**Отрывок для чтения:**
Горечь войны. Новый взгляд на Первую мировую - Нил Фергюсон
Эти экономические проблемы отчасти объясняют, почему во многих из воюющих стран число газет заметно сокращалось. Некоторые просто разорились. Скажем, во Франции в 1914 году исчезли такие известные издания, как Gil Blas, L’Aurore, l’Autorité и Paris-Journal{1332}. В Германии в первый год войны прекратили выходить около 300 газет — а хоть однажды переставали публиковаться в период до 1918 года более 3 тысяч. Хотя некоторым изданиям удавалось потом вернуться на рынок, в конечном итоге в стране стало на 500 с небольшим газет меньше{1333}. Общее число газет в Германии уменьшилось за войну примерно на 12 % — в 1914 году их было 4221, а к концу войны осталось 3719.

**Исходный материал:**
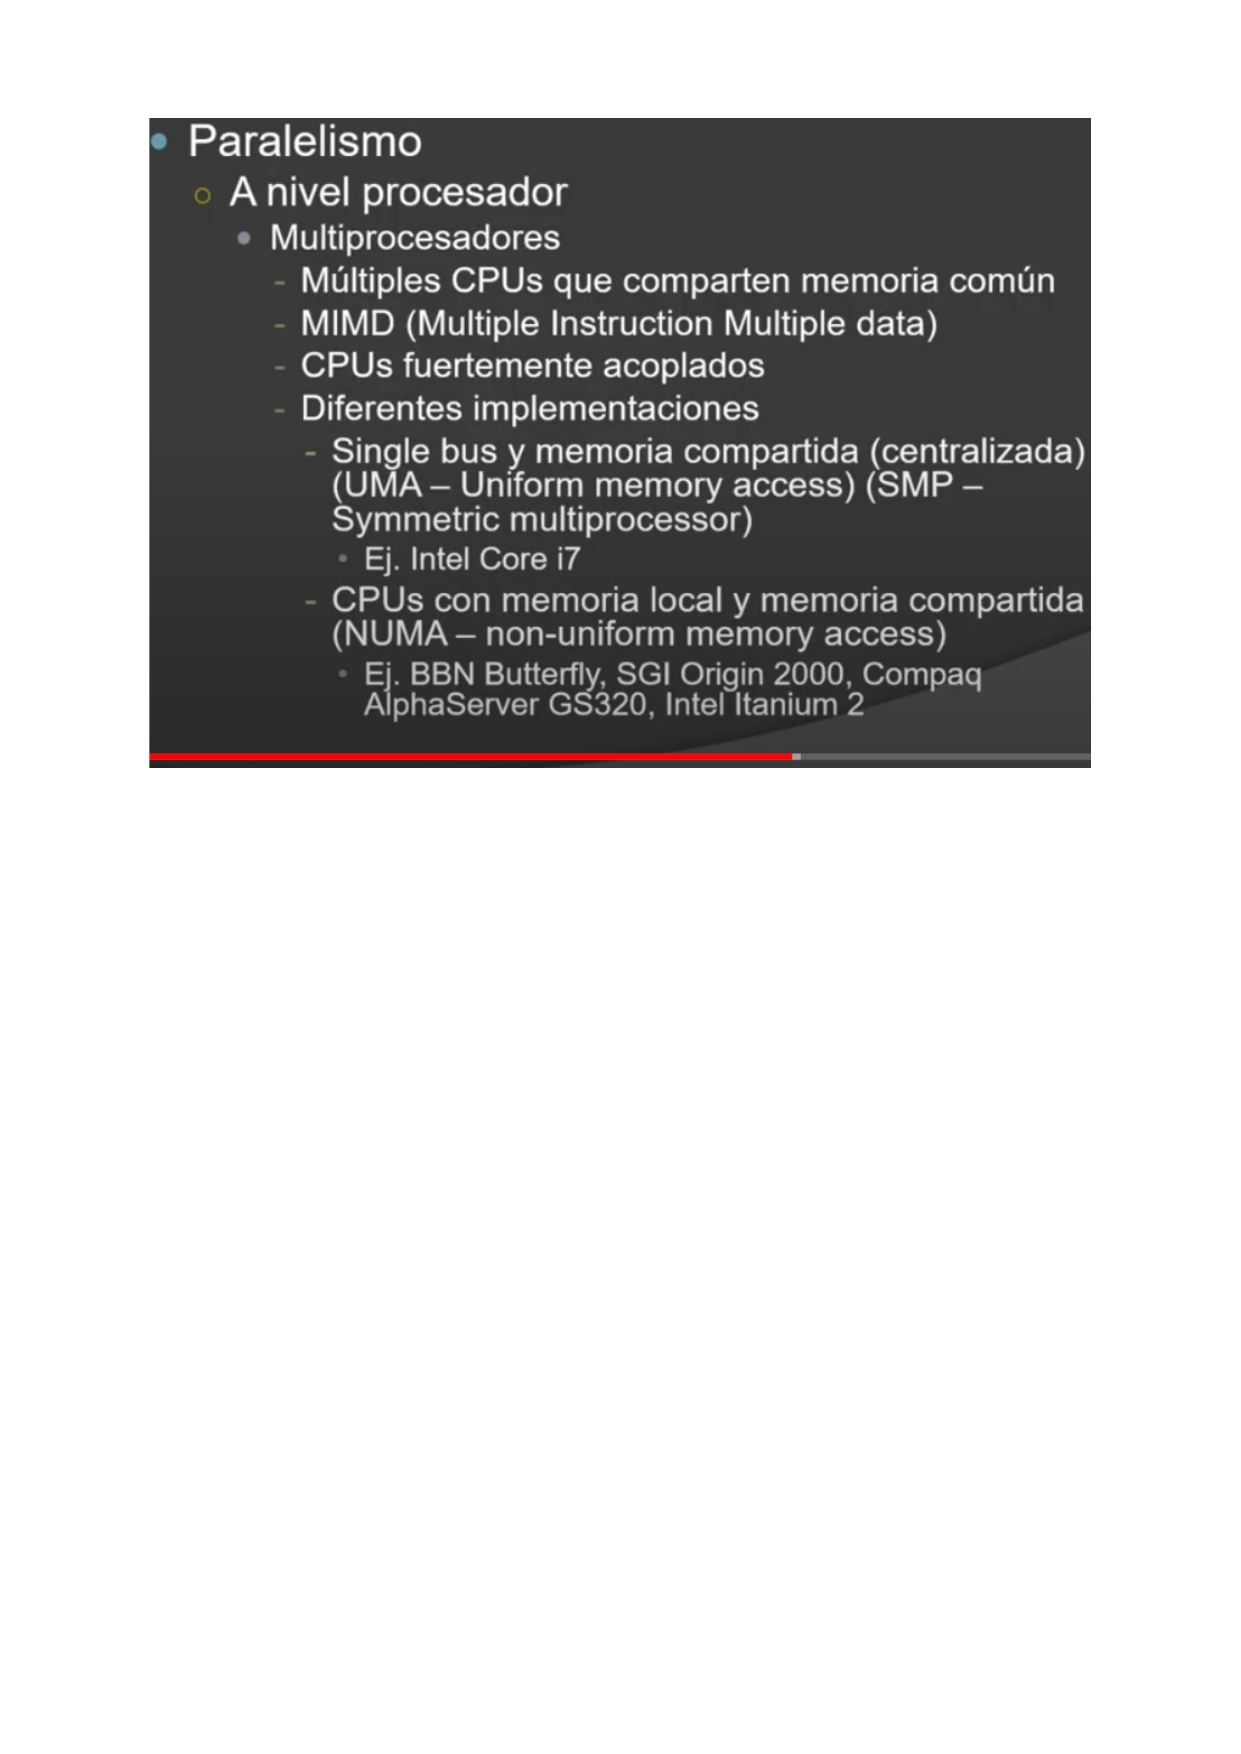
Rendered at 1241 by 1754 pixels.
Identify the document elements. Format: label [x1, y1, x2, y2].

picture [149, 118, 1091, 768]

**Что требуется:**
a) Перескажите короче абзац из отрывка о газетах в годы Первой мировой войны, который начинается словами «Эти экономические проблемы». Главные факты должны остаться.
b) Скопируйте без изменений часть отрывка о газетах в годы Первой мировой войны. Начните с места, где стоят слова «Горечь войны. Новый», и остановитесь после слов «войны осталось 3719.».

**Решения задач:**
a) Из-за экономических трудностей во многих воюющих странах стало меньше газет, часть из них разорилась. Во Франции в 1914 году закрылись Gil Blas, L’Aurore, l’Autorité и Paris-Journal. В Германии за первый год войны перестали выходить около 300 газет, а до 1918 года хотя бы раз прерывали выпуск более 3 тысяч. Некоторые потом вернулись, но в итоге газет стало на 500 с небольшим меньше. Всего за войну их число в Германии сократилось примерно на 12 %: с 4221 в 1914 году до 3719 к концу войны.

b)
Горечь войны. Новый взгляд на Первую мировую - Нил Фергюсон
Эти экономические проблемы отчасти объясняют, почему во многих из воюющих стран число газет заметно сокращалось. Некоторые просто разорились. Скажем, во Франции в 1914 году исчезли такие известные издания, как Gil Blas, L’Aurore, l’Autorité и Paris-Journal{1332}. В Германии в первый год войны прекратили выходить около 300 газет — а хоть однажды переставали публиковаться в период до 1918 года более 3 тысяч. Хотя некоторым изданиям удавалось потом вернуться на рынок, в конечном итоге в стране стало на 500 с небольшим газет меньше{1333}. Общее число газет в Германии уменьшилось за войну примерно на 12 % — в 1914 году их было 4221, а к концу войны осталось 3719.